Until now, scientists thought Titan had methane lakes at its poles and vast sand dunes around the tropics. Previous models of methane’s cycle suggested that lakes at the tropics are unstable. The liquid in this region doesn’t last long before it evaporates and is carried by the atmospheric winds to the poles where it rains down to create the polar lakes. It’s strikingly similar to Earth’s water cycle.

Images of Titan at three wavelengths that probe the surface. The new study, written by Griffith et al, is published in Nature. Image Credit: Caitlin A. Griffith et al./Nature

But new data from the Cassini spacecraft’s visual and infrared mapping spectrometer changed that model. It found dark areas in Shangri-La suggesting substantial liquid ethane or methane lakes are present. One is roughly half the size of Utah’s Great Salt Lake and about 3 feet deep.

“We had thought that Titan simply had extensive dunes at the equator and lakes at the poles, but now we know that Titan is more complex than we previously thought,” said Linda Spilker, the Cassini project scientist based at NASA’s Jet Propulsion Laboratory.

The tropical lakes ask more questions than they answer, namely where is the liquid for these lakes coming from?  “A likely supplier is an underground aquifer,” said Caitlin Griffith, a Cassini team associate at the University of Arizona. “In essence, Titan may have oases.

An artist's impression of a lake on smoggy Titan. Image Credit: NASA/JPL

If these lakes can be positively linked to subsurface methane stores, it will explain a lot about the moon’s methane cycle. In Titan’s atmosphere, ultraviolet light breaks apart methane to initiate a chain of complicated organic chemical reactions. But existing models haven’t been able to account for the abundant supply of methane. “An aquifer could explain one of the puzzling questions about the existence of methane, which is continually depleted,” Griffith said.

Scientific interest in understanding the Titan’s methane cycle goes beyond an atmospheric curiosity. “Methane is a progenitor of Titan’s organic chemistry, which likely produces interesting molecules like amino acids, the building blocks of life,” said Griffith. Understanding how the methane moves around the surface could help scientists pinpoint interesting areas in the search for life.

For now, we have yet to find any simple forms of life vacationing at Titan’s tropical lakes. Cassini still has multiple flybys of Titan planned, giving scientists more opportunities to get a good look at the mystery locked away under the moon’s atmosphere.

+ + + + +

## WHAT YOU SHOULD DO
Reproduce the part of the passage about Titan's lakes between "Until now, scientists" and "Earth’s water cycle.", inclusive. The records play no part in the work on this passage about Titan's lakes.

+ + + + +

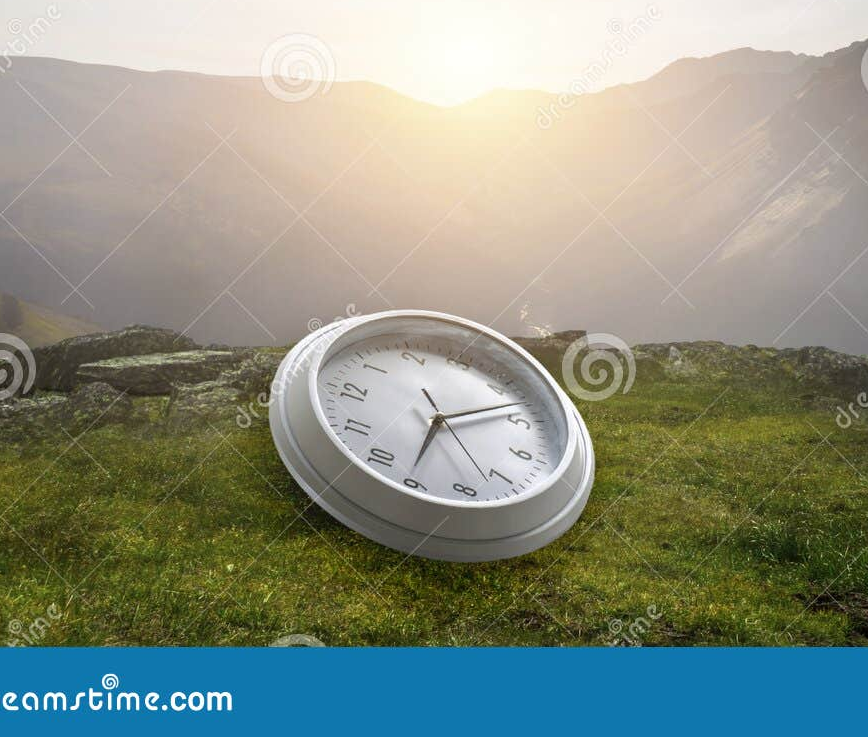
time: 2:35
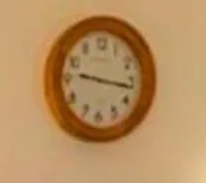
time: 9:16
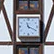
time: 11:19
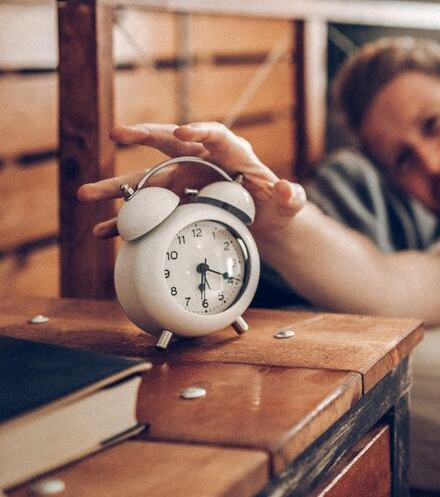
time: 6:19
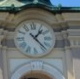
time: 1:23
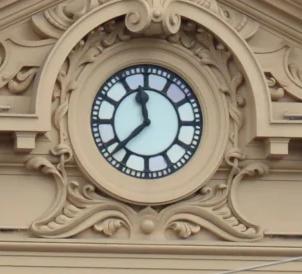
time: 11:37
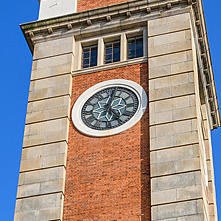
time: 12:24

+ + + + +

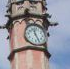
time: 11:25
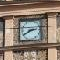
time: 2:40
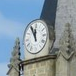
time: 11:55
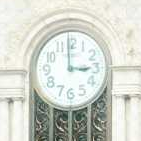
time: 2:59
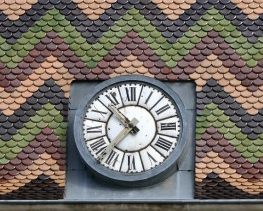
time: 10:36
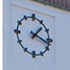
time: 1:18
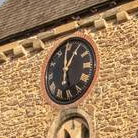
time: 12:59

+ + + + +

## OUTPUT
Until now, scientists thought Titan had methane lakes at its poles and vast sand dunes around the tropics. Previous models of methane’s cycle suggested that lakes at the tropics are unstable. The liquid in this region doesn’t last long before it evaporates and is carried by the atmospheric winds to the poles where it rains down to create the polar lakes. It’s strikingly similar to Earth’s water cycle.